YOUR INSTRUCTIONS.
Below are records to be repeated in full. Give them exactly.

[Collected data entries]
- Opening Delimiter -
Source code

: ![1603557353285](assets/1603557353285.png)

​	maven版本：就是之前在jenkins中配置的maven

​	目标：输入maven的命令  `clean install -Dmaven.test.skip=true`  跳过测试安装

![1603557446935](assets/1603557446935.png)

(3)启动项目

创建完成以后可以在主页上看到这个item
- Closing Delimiter -
SOLUTION TO THIS PROBLEM.
Source code

: ![1603557353285](assets/1603557353285.png)

​	maven版本：就是之前在jenkins中配置的maven

​	目标：输入maven的命令  `clean install -Dmaven.test.skip=true`  跳过测试安装

![1603557446935](assets/1603557446935.png)

(3)启动项目

创建完成以后可以在主页上看到这个item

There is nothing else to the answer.